───── TEXT EXCERPT

UC Santa Barbara

Energy is a fundamental resource that drives biological processes, and how animals acquire and mobilize energy from their environments is essential for their survival and reproductive success. Competition for these limited resources is a near-universal force shaping species interactions and ecological communities, but its intensity and outcomes are difficult to quantify and have been historically under-studied in primates. My research aims to investigate these dynamics by examining how fluctuations in competitive pressure influence food access, foraging behavior, physical condition, and reproduction in red-tailed monkeys (Cercopithecus ascanius). Red-tails offer a unique opportunity to study these interactions; they are small-bodied, arboreal and fruit-eating primates, whose physiology and existence among several large and dominant competitors make them particularly vulnerable to the costs of competition. To determine the energetic costs of competition, I studied red-tailed monkeys across three sites in and around Kibale National Park in Uganda with varying degrees of competition from chimpanzees (Pan troglodytes), grey-cheeked mangabeys (Lophocebus albigena), and blue monkeys (C. mitis), their main competitors. Using a combination of observational data, metabolic biomarkers, and remote-sensing tools, I evaluated how these competitors affect red-tail physical condition and reproduction.

In Chapter 2, I examined how fluctuations in fruit availability and the presence of chimpanzees, who are dominant frugivorous competitors and predators of red-tails, influence red-tailed monkeys’ foraging and energy balance. I evaluated urinary C-peptide, a non-invasive biomarker of energy balance, from six social groups at Ngogo Research Station in Kibale National Park, against fruit availability, foraging behavior, and fluctuations in competitive pressure from chimpanzees. I found that red-tail energy balance decreases dramatically when chimpanzees are drawn to their home range and limit the red-tails’ ability to profit from local resources. Polyspecific association with mangabeys also had a similar effect, but blue monkeys did not, underscoring the complexity of interactions within primate feeding guilds. These findings challenge the assumption that more food automatically leads to better nutritional outcomes for all primates.

Since human-measured fruit availability does not represent what is accessible for these subordinate primates, in Chapter 3, I tested an alternative measure of habitat productivity. I used remote-sensed Enhanced Vegetation Index (EVI) data to predict fruit availability and energy balance in frugivorous primates in tropical rainforests. I performed a lag analysis to test whether EVI minima, which correspond with leaf flushing that occurs approximately 2.5 months before fruiting, predicts red-tail C-peptide. EVI minima correlated with high C-peptide values 96 days (~3 months) later and with increased fruit availability 32 days later (~1 month), establishing a link between remote-sensed measures of habitat productivity and frugivorous primate foraging behavior in biodiverse environments.

──────────

**WORK ITEM**
Please state how many days after EVI minima the red-tailed monkey text reports high C-peptide values. The entries come from a separate source.

───── DATA

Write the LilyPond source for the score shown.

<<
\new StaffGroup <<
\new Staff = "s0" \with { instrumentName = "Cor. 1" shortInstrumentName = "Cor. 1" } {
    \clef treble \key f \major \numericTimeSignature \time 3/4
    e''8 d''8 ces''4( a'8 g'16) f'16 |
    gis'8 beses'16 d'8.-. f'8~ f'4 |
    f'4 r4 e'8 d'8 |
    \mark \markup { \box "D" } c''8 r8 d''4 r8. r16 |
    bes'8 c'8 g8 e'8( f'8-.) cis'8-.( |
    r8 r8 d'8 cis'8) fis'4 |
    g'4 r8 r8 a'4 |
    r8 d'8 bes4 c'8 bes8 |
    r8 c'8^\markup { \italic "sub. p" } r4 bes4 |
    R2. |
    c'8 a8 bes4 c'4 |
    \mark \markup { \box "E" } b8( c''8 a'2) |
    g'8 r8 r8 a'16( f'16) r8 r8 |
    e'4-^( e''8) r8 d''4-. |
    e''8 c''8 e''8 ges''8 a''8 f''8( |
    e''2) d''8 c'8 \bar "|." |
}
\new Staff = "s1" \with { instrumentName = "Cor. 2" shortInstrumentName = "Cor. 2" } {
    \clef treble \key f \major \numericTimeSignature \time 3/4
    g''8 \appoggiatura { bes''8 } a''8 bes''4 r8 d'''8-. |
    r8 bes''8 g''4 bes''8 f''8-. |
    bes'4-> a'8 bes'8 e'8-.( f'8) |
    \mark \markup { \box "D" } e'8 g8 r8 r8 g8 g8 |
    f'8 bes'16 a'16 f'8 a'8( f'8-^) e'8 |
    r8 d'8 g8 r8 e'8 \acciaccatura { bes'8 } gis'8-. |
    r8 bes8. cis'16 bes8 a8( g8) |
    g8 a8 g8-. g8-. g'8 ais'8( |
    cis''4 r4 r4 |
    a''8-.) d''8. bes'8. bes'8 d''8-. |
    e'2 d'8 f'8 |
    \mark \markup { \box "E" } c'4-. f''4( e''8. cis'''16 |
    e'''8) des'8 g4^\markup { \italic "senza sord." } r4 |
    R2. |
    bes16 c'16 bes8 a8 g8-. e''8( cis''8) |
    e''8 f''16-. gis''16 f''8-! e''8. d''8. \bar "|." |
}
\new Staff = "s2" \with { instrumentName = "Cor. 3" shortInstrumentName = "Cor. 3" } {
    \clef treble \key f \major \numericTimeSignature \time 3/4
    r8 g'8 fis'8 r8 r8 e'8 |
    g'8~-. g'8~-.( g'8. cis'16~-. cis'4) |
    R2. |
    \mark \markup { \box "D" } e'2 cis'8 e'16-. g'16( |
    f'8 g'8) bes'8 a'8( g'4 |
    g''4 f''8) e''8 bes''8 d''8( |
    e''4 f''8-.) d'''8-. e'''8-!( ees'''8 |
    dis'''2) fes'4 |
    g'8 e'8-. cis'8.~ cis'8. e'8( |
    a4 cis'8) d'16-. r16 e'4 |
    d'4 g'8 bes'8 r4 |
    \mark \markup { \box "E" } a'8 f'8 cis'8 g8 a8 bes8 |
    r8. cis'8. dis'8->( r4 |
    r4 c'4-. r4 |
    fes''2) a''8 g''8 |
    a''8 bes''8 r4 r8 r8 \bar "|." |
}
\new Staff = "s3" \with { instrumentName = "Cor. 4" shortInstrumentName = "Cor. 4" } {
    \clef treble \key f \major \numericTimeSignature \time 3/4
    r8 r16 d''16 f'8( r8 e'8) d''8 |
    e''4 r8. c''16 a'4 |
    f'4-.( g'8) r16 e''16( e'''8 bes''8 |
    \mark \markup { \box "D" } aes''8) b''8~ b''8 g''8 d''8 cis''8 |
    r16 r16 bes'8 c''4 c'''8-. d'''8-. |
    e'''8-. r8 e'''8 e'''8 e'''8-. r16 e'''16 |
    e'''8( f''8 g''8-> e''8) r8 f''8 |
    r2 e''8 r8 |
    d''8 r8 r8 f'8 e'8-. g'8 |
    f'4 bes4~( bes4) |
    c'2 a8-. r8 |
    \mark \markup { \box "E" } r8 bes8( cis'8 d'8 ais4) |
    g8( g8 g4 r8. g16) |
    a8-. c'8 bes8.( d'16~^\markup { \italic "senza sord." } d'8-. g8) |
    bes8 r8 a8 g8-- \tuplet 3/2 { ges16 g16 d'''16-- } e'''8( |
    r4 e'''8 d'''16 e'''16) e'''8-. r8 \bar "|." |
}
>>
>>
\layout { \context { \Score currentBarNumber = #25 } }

──────────

**OUTPUT OF THE EXERCISE**
96 days (about 3 months) later.